Sunday, April 04, 2021

Or Try "Yes, We Can"

Donald Trump and Dr. Jill Biden have something- other than neither being over 6'0"- in common.

"I love the poorly educated," declared Trump after winning the GOP primary in Nevada in 2016.  He continued to roll up big numbers among lesser-educated voters despite- or perhaps because- he declared his patronizing attitude toward them.

Even more famously, Trump once boasted "I could stand in the middle of Fifth Avenue and shoot somebody and I wouldn’t lose voters." thereby assuring his people that he realized they are idiots.

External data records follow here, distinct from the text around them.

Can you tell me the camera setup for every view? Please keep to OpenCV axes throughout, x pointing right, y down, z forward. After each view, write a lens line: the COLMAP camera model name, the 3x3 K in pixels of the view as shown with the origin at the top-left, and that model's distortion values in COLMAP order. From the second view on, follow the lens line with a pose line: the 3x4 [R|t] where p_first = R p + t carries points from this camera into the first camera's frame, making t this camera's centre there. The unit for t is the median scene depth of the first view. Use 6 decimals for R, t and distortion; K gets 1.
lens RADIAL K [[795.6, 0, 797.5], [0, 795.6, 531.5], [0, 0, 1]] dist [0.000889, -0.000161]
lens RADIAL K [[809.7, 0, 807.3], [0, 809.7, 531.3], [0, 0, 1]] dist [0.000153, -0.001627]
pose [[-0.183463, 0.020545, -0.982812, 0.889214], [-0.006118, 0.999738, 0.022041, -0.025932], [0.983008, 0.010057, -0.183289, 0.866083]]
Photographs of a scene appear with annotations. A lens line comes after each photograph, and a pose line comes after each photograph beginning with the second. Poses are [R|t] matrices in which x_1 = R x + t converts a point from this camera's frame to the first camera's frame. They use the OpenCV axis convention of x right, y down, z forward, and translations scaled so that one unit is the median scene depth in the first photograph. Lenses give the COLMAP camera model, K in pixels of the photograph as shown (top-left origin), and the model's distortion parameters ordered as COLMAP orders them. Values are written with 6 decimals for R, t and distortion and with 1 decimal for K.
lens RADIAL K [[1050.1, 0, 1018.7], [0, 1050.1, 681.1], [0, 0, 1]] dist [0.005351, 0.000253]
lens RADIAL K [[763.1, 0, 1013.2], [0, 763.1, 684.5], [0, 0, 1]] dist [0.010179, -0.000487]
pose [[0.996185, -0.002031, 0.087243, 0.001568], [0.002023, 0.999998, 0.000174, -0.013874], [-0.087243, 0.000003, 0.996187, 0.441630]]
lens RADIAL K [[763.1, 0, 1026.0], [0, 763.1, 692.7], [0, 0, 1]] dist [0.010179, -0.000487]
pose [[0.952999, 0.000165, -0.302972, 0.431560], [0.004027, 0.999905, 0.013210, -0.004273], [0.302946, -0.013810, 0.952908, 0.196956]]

Although Trump was the king of stupid utterances, the practice is bipartisan. On Wednesday, Jill Biden spoke at a gathering of farmworkers in California to celebrate Cesar Chavez Day, so named for the late, great labor activist. As reported

While delivering remarks to the socially distanced crowd, Biden first noted that Chávez “understood that no matter the obstacles, when people come together united in a cause, anything is possible.

“Yes we can. Sí se puede,” she continued.

Later, while closing her speech, Biden said enthusiastically, “So say it with me, ‘Sí se pwaud-way,’ the future is ours. Thank you.”

She then waved as she walked away from the microphone, being met with light applause as she and Newsom began to depart the stage.

“Sí se puede,” which roughly translates to “Yes we can,” was popularized by Chávez and his United Farm Workers, which used the phrase as a motto in the 1970s.

It's not as if the expression lay dormant since the 1970s. Barack Obama revived it in his first presidential campaign, when

“Yes we can” defined his most famous 2008 speeches in New Hampshire and in Chicago’s Grant Park, and was chanted at political rallies nationwide. It appeared on campaign posters and inspired a song and celebrity-packed music video by artist

As Obama  understood and Biden doesn't: when engaging in cultural appropriating: pronounce the phrase correctly. Nonetheless, the White House probably was helped, however marginally, by invocation of the saying by the First Lady. As Donald Trump (and, to a lesser extent, countless other politicians) demonstrated, most people love being pandered to.  It encourages a feeling of familiarity and the (inaccurate) notion that the public figure cares enough about them to pander.

There is a downside to Mrs. Biden's reprehensible mangling of a simple phrase, however. There will come a time when the right will question the insistence of the First Lady or her fans in using the prefix "Dr." in a context outside of education policy. As when this previously occurred, her supporters will howl in protest.

The use of the prefix "Dr.", inferring superiority, is meant to imply a higher degree of education  and understanding.  And so it does- in that field. At most other times, "the First Lady" or"Mrs. Biden" (or "Jill," if familiarity is warranted) will do just fine. Sí, podemos hacer eso.